Problem requirements
When you copy the data, keep every line exactly as written and skip the pictures.

Supplied data
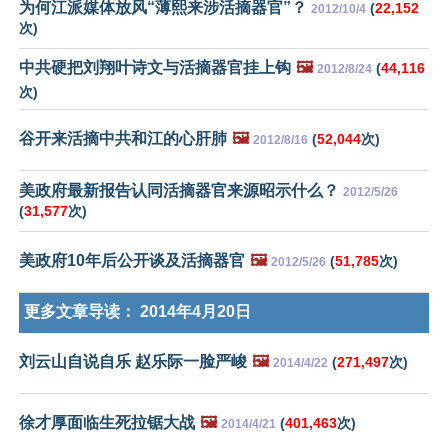
为何江派媒体放风“薄熙来涉活摘器官”？
(
22,152
2012/10/4
次)
中共硬把刘翔叶诗文与活摘器官挂上钩
🖼️
(
44,116
2012/8/24
次)
谷开来活摘中共和江的心肝肺
🖼️
(
52,044
次)
2012/8/16
美政府最新报告认同活摘器官来源昭示什么？
2012/5/26
(
31,577
次)
美政府10年后公开谈及活摘器官
🖼️
(
51,785
次)
2012/5/26
更多文章导读：
2014年4月20日
刘云山自说自乐 赵乐际一脸严峻
🖼️
(
271,497
次)
2014/4/22
徐才厚面临生死拉锯大战
🖼️
(
401,463
次)
2014/4/21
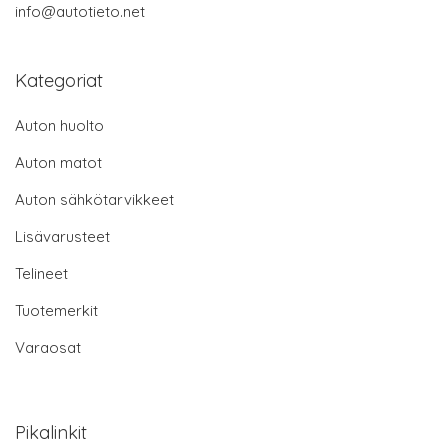
info@autotieto.net
Kategoriat
Auton huolto
Auton matot
Auton sähkötarvikkeet
Lisävarusteet
Telineet
Tuotemerkit
Varaosat
Pikalinkit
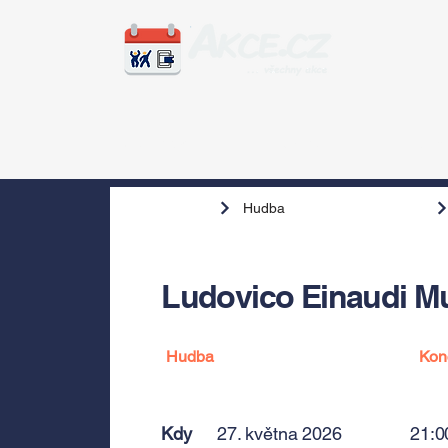
Zážitky
Hudba
Voln
Hudba
Ludovico Einaudi M
Hudba
Kon
Kdy
27. května 2026
21:0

The answer
为何江派媒体放风“薄熙来涉活摘器官”？
(
22,152
2012/10/4
次)
中共硬把刘翔叶诗文与活摘器官挂上钩
🖼️
(
44,116
2012/8/24
次)
谷开来活摘中共和江的心肝肺
🖼️
(
52,044
次)
2012/8/16
美政府最新报告认同活摘器官来源昭示什么？
2012/5/26
(
31,577
次)
美政府10年后公开谈及活摘器官
🖼️
(
51,785
次)
2012/5/26
更多文章导读：
2014年4月20日
刘云山自说自乐 赵乐际一脸严峻
🖼️
(
271,497
次)
2014/4/22
徐才厚面临生死拉锯大战
🖼️
(
401,463
次)
2014/4/21
info@autotieto.net
Kategoriat
Auton huolto
Auton matot
Auton sähkötarvikkeet
Lisävarusteet
Telineet
Tuotemerkit
Varaosat
Pikalinkit
Zážitky
Hudba
Voln
Hudba
Ludovico Einaudi M
Hudba
Kon
Kdy
27. května 2026
21:0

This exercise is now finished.